Соперник Цезаря - Страница 56
Цицерон отбросил заточенную тростинку и ощупал мягкую, начинающую заплывать жиром грудь, как будто надеялся отыскать то место, где эта боль возникла.
Он согласился…
О боги, он согласился служить Цезарю, Помпею и Крассу.
Они нагло, мерзко, подло вырвали у него согласие. Почти под пыткой. Да нет, не почти, а под самой настоящей, самой страшной пыткой - пыткой одиночеством. И он не устоял. Что ему делать теперь? Что осталось ему? Лишь одно - демонстрировать смирение.
Если он скажет то, что думает, его сочтут безумным. Если будет говорить то, что требуют, - объявят рабом, если промолчит - сочтут побежденным.
Хорошо еще, хоть Клодию не потребовали служить!

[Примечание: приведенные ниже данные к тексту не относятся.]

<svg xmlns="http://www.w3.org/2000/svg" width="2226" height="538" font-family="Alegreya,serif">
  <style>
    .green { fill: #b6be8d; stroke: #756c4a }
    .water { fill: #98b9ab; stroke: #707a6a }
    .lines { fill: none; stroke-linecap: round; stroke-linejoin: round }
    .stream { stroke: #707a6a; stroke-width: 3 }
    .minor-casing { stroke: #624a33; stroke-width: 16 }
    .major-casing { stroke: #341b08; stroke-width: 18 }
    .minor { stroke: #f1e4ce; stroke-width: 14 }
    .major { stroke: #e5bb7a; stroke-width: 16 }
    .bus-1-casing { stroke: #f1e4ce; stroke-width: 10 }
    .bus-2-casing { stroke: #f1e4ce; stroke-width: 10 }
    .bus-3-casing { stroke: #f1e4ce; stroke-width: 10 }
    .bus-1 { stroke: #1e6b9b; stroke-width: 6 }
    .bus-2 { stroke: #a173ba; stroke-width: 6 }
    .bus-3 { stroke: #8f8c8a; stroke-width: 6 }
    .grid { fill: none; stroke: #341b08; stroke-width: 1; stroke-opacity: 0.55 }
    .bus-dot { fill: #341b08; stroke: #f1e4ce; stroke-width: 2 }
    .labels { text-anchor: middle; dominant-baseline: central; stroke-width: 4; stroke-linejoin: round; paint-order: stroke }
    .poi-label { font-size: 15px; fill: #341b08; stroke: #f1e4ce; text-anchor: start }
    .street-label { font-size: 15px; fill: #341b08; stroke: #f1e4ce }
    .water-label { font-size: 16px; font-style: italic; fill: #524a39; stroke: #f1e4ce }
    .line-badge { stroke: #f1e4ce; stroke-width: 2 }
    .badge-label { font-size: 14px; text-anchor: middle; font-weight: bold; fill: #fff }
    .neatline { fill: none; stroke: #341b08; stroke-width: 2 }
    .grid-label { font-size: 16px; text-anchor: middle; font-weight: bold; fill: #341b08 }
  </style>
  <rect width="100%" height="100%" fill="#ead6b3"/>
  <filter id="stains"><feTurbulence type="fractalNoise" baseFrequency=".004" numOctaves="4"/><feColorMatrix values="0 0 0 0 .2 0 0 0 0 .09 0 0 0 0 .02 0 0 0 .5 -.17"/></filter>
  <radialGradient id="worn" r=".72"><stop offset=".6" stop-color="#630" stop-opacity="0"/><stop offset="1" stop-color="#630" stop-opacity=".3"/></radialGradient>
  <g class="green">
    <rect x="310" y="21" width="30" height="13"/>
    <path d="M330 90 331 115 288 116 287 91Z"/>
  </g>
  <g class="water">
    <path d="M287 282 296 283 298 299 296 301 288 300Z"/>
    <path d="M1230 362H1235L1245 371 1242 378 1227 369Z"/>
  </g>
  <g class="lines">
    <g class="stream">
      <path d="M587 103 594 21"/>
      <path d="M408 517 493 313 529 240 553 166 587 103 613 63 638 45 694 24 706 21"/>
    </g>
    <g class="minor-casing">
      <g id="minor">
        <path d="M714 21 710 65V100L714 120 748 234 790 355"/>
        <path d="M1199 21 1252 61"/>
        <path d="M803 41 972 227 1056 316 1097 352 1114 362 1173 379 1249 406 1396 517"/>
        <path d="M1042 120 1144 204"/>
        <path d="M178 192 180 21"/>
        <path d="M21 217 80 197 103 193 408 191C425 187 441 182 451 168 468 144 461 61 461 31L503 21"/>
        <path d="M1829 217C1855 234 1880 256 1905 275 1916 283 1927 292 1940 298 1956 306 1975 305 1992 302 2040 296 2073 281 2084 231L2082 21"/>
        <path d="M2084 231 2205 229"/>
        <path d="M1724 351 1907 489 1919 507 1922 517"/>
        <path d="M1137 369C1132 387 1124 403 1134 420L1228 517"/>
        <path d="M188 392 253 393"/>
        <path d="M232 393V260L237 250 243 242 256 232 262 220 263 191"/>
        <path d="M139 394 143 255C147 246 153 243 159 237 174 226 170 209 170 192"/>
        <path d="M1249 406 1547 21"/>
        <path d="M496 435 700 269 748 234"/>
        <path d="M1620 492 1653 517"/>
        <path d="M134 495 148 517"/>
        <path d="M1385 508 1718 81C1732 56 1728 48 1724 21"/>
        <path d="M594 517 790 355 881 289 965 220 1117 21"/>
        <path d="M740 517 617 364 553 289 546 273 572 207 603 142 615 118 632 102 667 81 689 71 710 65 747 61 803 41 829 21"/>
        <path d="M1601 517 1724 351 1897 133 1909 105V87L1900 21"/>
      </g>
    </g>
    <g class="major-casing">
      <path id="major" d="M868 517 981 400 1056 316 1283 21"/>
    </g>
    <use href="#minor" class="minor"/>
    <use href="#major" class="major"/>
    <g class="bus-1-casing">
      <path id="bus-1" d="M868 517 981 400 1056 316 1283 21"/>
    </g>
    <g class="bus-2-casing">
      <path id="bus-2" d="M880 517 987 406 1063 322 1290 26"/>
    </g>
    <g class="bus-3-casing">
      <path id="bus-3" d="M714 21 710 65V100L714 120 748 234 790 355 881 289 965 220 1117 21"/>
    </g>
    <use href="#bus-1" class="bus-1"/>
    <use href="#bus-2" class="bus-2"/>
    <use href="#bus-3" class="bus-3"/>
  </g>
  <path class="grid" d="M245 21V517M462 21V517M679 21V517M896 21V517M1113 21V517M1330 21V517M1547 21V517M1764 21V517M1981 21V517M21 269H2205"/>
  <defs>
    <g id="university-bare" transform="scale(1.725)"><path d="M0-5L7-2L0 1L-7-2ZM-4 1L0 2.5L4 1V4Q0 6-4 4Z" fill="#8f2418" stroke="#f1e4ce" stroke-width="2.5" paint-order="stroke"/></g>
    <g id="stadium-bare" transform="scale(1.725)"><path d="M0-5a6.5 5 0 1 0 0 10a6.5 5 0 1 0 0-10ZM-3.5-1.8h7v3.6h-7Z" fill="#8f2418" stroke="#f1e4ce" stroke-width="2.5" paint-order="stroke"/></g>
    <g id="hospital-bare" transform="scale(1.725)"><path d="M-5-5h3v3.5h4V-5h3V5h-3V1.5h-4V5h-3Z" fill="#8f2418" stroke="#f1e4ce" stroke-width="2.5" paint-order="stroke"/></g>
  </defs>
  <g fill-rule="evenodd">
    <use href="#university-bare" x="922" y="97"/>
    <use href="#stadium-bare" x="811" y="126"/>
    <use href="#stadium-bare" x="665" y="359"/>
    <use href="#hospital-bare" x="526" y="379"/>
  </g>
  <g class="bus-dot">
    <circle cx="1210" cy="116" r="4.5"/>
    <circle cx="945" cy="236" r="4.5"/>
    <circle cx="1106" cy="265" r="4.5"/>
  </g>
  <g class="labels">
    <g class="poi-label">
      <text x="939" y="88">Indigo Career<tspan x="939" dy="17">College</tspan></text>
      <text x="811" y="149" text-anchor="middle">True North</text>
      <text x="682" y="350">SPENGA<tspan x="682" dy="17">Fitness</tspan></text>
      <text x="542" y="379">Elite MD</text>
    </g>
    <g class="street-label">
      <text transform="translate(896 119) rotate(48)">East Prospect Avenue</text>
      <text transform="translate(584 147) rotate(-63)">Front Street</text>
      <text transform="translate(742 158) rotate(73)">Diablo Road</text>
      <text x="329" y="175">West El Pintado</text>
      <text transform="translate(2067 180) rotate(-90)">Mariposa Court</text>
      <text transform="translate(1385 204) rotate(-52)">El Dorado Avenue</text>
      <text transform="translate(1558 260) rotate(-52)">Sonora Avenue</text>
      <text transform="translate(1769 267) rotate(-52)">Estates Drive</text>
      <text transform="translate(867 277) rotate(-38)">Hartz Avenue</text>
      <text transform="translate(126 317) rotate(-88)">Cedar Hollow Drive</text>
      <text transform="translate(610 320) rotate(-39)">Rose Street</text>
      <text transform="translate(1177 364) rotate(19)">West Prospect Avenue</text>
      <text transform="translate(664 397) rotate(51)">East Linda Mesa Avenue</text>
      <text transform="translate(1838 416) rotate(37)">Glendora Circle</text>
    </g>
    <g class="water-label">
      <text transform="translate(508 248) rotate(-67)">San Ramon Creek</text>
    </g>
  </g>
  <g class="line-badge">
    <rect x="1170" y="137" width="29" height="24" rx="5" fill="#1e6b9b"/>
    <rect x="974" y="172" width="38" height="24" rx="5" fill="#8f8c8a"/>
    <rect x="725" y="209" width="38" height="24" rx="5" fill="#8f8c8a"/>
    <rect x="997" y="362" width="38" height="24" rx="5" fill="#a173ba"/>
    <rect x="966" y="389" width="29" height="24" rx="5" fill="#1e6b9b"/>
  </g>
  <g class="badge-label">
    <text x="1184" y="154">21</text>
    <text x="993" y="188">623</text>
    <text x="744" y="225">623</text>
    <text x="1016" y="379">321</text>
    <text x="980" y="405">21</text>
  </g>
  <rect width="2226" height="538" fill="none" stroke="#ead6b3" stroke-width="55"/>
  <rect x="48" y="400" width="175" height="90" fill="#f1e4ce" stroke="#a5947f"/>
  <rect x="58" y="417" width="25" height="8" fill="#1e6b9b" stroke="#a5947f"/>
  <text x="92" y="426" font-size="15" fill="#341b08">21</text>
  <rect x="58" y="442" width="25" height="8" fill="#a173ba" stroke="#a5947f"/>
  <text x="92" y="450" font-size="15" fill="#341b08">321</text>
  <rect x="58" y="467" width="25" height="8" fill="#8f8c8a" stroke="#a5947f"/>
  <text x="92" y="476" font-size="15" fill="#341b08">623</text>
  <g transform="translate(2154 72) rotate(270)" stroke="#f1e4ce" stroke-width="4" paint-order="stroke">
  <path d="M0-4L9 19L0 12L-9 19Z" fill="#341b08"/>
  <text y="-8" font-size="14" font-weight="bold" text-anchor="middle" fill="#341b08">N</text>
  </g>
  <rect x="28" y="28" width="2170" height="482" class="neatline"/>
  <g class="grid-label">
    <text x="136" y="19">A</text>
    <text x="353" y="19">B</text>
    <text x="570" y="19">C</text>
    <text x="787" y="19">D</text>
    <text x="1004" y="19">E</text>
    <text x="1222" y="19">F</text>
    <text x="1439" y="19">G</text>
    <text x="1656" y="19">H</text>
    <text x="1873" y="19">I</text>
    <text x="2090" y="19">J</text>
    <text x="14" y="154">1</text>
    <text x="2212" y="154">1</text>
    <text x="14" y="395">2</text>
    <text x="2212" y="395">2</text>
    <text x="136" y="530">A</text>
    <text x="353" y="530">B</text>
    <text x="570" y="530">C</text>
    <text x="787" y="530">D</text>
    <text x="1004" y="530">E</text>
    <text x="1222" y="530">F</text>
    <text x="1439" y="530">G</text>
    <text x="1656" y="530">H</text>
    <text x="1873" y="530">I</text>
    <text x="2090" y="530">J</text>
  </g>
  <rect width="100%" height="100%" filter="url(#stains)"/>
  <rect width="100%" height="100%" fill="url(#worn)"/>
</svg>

Но разве можно что-то сделать, если Цезарь, Помпей и Красс объединились? Правда, говорят, что у Цезаря в Галлии дела не так уж блестящи. Говорят даже, что варвары устроили войскам проконсула ловушку, был полный хаос, почти поражение, и сам Цезарь дрался в первом ряду как простой легионер. Этот любимец женщин, этот сибарит, носивший тунику с бахромой, неженка-патриций, он бился с варварами, колол их мечом и отражал щитом смертельные удары. Улыбка скривила губы Цицерона. Он представил варвара (впрочем, он мог представить галла весьма смутно) в двурогом шлеме, обнаженного по пояс; в бесформенной, поросшей рыжим волосом лапище - огромный меч. Но не менее странно в этой ночной фантазии представлялся и Цезарь - не в дорогом начищенном доспехе, не в золоченом шлеме с гребнем, нет, Гай Юлий почему-то сражался в той самой тунике с бахромой, в какой пировал в обществе римских повес. Но этот несерьезный и такой невоинственный Цезарь даже в мыслях Цицерона выходил победителем: он опрокидывал одного варвара за другим, и щегольская его туника постепенно темнела от крови, из ослепительно белой становясь пурпурной.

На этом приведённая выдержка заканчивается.